Rise in all communities
The warming of the sector, however, is a fact and it is also quite homogeneous. In all the autonomous communities, house prices began the year rising faster than they did at the end of 2021. However, the rates differ between territories and only six communities (Balearic Islands, Cantabria, Canary Islands, Andalusia, Murcia and the Valencian Community), in addition to the two autonomous cities, presented in the first quarter a percentage increase in prices higher than the national average of 8.5%. In the first four, in fact, the price increase was in double digits, with the Balearic Islands marking the highest year-on-year rate (12%). At the opposite extreme, the houses only rose 6.3% in the Basque Country.
He knows in depth all the sides of the coin.
“We are facing a new boom to buy,” says the spokeswoman for the Fotocasa portal, María Matos, in a communication sent to the media in which it is highlighted that housing is experiencing “the highest year-on-year rise since the real estate bubble.” However, Matos sees differences compared to then because “there is no longer an excess of product, but rather a shortage of stock”. In other words, there is “a great imbalance between supply and demand” that will hardly be alleviated with new construction because Spain builds much less than at the beginning of the century and also “the moment of crisis in the West has caused the price of materials to rise”, which is causing “the supply of new construction is slowing down and taking much longer than usual to reach the market”.
José García Montalvo, Professor of Economics at the Pompeu Fabra University, recalls that “the tension in the markets for the sale of housing, and also for rental in large cities, is global”. “In the Spanish case”, explains the expert, “the price acceleration process began later, but it could extend further, since the rate hike by the European Central Bank will have a limited effect on the cost of mortgages and will still there is a large amount of accumulated savings and the desire to change homes along with a demand for investment”.

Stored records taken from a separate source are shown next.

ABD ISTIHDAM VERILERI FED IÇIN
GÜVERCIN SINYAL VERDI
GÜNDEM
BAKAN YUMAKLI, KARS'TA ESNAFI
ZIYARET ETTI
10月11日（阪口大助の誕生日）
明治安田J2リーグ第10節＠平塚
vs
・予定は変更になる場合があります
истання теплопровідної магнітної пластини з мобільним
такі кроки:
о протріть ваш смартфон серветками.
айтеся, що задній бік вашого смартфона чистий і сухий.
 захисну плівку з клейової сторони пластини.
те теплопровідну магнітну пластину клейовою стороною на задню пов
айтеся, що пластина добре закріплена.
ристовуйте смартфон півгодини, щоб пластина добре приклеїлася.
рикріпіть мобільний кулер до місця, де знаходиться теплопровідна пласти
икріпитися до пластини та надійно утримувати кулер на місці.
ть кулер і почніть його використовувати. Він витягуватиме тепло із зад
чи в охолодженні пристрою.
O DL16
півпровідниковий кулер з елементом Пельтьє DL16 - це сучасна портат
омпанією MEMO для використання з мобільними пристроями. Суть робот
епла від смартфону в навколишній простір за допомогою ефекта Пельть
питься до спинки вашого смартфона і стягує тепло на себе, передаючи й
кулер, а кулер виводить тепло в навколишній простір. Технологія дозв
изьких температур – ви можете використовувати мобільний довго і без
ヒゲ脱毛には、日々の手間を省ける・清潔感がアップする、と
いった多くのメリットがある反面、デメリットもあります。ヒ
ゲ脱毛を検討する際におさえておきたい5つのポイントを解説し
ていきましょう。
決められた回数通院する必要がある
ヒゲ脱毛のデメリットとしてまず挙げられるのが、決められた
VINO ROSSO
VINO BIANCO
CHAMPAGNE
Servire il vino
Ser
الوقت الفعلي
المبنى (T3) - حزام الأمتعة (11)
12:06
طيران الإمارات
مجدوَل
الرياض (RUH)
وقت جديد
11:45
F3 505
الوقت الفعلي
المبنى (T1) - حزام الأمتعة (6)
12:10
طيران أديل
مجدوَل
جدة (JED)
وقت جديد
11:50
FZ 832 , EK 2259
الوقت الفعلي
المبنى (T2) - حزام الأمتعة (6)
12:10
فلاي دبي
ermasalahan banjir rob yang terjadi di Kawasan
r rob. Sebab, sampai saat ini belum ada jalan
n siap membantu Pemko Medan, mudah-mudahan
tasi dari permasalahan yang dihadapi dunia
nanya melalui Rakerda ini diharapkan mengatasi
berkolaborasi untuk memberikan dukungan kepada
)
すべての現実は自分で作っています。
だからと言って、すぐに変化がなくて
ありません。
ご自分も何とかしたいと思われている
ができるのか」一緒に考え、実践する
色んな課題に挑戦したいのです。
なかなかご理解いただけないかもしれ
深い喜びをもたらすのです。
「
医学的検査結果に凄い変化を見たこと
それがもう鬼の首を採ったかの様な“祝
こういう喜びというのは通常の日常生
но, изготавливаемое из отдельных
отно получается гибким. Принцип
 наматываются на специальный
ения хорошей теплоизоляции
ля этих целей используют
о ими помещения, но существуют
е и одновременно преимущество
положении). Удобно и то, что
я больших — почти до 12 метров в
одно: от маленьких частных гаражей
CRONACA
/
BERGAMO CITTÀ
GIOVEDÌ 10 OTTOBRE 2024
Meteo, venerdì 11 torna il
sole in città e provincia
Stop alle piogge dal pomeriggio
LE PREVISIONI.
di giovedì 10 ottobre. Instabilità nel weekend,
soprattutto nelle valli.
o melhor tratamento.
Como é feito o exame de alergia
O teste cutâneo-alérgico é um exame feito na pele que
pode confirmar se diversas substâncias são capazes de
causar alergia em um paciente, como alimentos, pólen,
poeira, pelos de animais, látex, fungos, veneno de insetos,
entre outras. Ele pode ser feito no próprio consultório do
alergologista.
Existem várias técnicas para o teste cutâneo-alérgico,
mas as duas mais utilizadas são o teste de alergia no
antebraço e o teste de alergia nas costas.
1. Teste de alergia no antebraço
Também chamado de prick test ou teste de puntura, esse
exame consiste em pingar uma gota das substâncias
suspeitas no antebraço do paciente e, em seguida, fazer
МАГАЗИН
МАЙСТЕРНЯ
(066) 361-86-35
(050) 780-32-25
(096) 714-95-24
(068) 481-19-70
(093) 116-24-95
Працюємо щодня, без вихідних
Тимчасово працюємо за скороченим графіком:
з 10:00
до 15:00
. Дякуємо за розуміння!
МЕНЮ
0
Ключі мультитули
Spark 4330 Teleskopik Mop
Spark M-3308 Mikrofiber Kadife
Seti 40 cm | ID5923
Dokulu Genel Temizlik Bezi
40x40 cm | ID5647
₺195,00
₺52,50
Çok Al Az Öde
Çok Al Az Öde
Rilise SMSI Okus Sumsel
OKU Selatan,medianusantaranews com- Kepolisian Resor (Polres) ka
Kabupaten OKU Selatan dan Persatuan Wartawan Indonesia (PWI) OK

Matos points to similar reasons to explain why “housing prices refuse to go down”. But in a few months, García Montalvo believes that a change can take place, derived from the worsening of the economic situation: “It is foreseeable that the consequences of the war in Ukraine and the rise in interest rates, which is expected to be very rapid in many countries, although not so much in the euro zone, ends up containing the growth of prices”, points out the professor.